To solve the problem, we need to find the value of the polynomial \( P(12) \) given that \( P(x) = \frac{1}{x + 1} \) for \( x = 0, 1, 2, \ldots, 11 \). ### Step-by-Step Solution: 1. **Understanding the Polynomial**: The polynomial \( P(x) \) is of degree 11, and it is defined such that \( P(k) = \frac{1}{k + 1} \) for \( k = 0, 1, 2, \ldots, 11 \). 2. **Constructing a New Function**: We define a new function \( Q(x) = P(x)(x + 1) - 1 \).

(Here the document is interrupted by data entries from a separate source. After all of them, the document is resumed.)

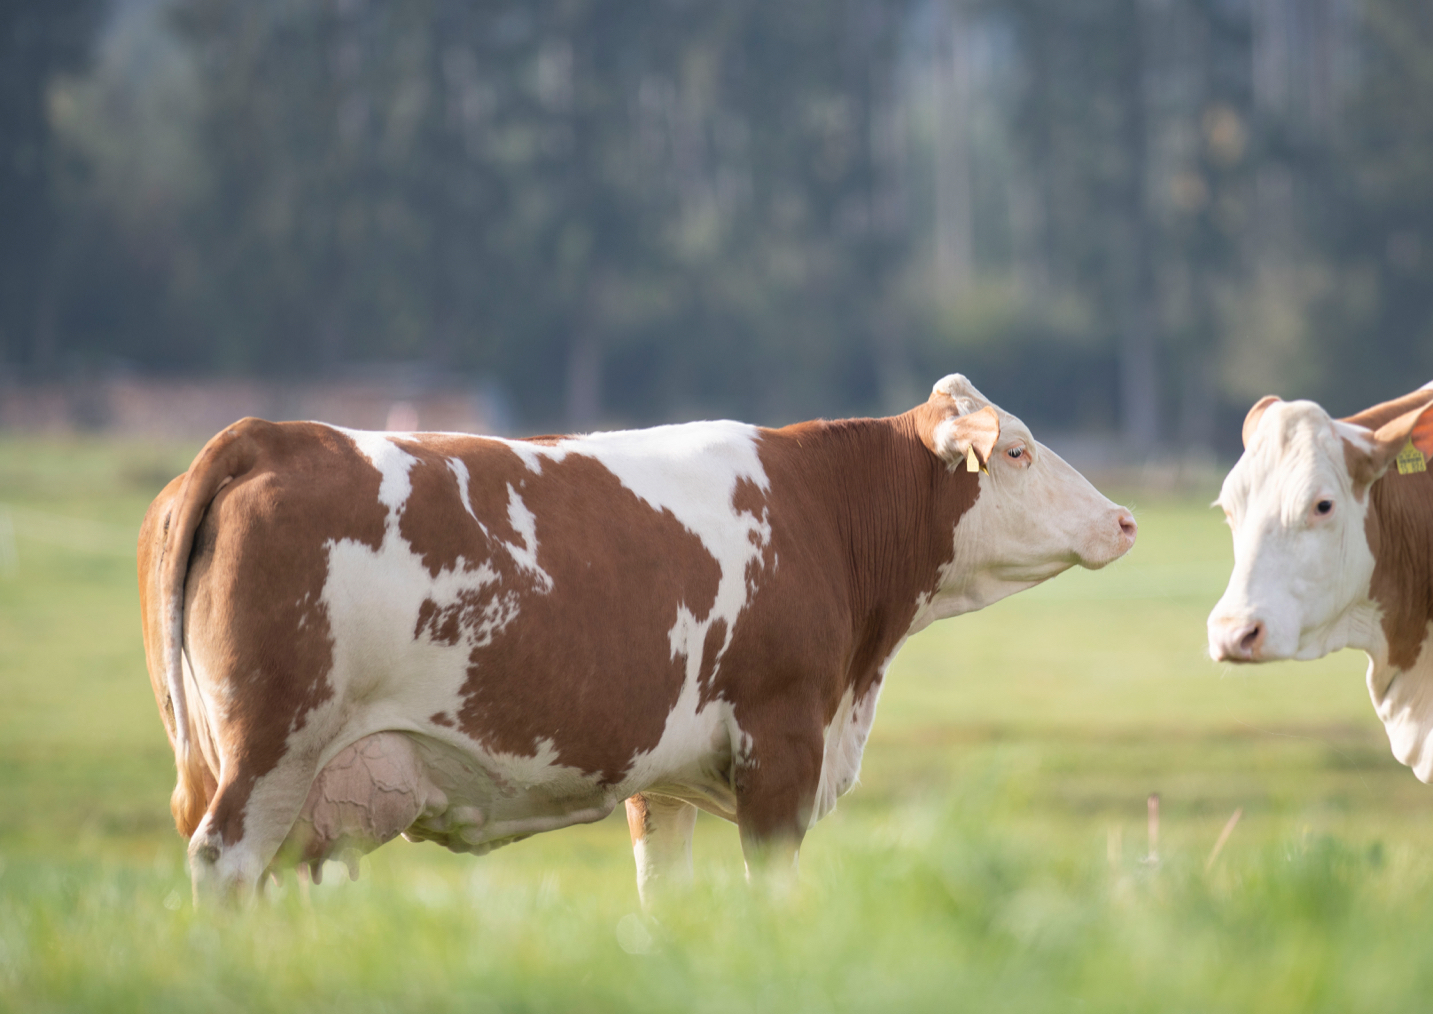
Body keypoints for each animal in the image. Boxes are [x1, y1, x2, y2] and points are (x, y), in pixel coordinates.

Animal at [139, 372, 1134, 905]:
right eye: (1016, 451)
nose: (1123, 520)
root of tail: (268, 435)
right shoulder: (780, 748)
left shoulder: (669, 782)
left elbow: (666, 900)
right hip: (271, 753)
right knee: (225, 866)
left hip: (236, 770)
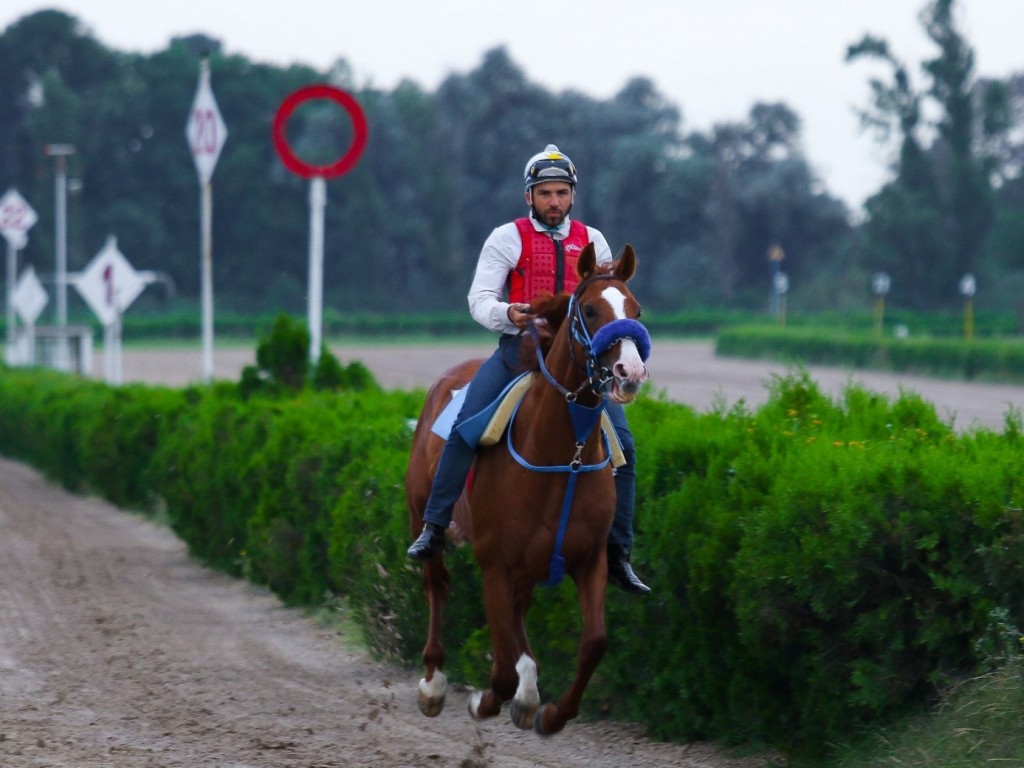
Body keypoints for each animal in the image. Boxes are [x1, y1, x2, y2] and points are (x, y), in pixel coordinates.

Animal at [401, 243, 647, 737]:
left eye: (635, 310)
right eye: (591, 310)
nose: (630, 371)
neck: (565, 455)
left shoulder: (589, 559)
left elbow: (594, 642)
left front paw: (552, 713)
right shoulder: (495, 562)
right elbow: (500, 664)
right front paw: (487, 700)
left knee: (517, 616)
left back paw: (528, 692)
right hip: (422, 513)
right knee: (437, 583)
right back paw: (434, 684)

This function \( Q(x) \) will also be a polynomial of degree 11. 3. **Finding Roots of \( Q(x) \)**: Since \( P(k) = \frac{1}{k + 1} \) for \( k = 0, 1, 2, \ldots, 11 \), we can substitute these values into \( Q(x) \): \[ Q(k) = P(k)(k + 1) - 1 = 0 \quad \text{for } k = 0, 1, 2, \ldots, 11 \] Thus, \( Q(x) \) has roots at \( x = 0, 1, 2, \ldots, 11 \). 4. **Expressing \( Q(x) \)**: Since \( Q(x) \) is a polynomial of degree 11 with roots at \( 0, 1, 2, \ldots, 11 \), we can express it as: \[ Q(x) = a(x)(x - 1)(x - 2) \cdots (x - 11) \] for some constant \( a \). 5. **Finding the Constant \( a \)**: To find \( a \), we can evaluate \( Q(-1) \): \[ Q(-1) = P(-1)(-1 + 1) - 1 = P(-1)(0) - 1 = -1 \] Now substituting \( x = -1 \) into the expression for \( Q(x) \): \[ Q(-1) = a(-1)(-2)(-3) \cdots (-12) = a(-1)^{12}(12!) = a(12!) \] Setting these equal gives: \[ a(12!) = -1 \implies a = -\frac{1}{12!} \] 6. **Final Expression for \( Q(x) \)**: Thus, we have: \[ Q(x) = -\frac{1}{12!} x(x - 1)(x - 2) \cdots (x - 11) \] 7. **Finding \( P(12) \)**: Now we need to find \( P(12) \): \[ Q(12) = P(12)(12 + 1) - 1 \] Therefore, \[ Q(12) = P(12)(13) - 1 \] We can calculate \( Q(12) \): \[ Q(12) = -\frac{1}{12!} (12)(11)(10)(9)(8)(7)(6)(5)(4)(3)(2)(1) = -\frac{12!}{12!} = -1 \] Setting this equal gives: \[ -1 = P(12)(13) - 1 \implies P(12)(13) = 0 \] Thus, \[ P(12) = 0 \] ### Conclusion: The value of \( P(12) \) is \( \boxed{0} \).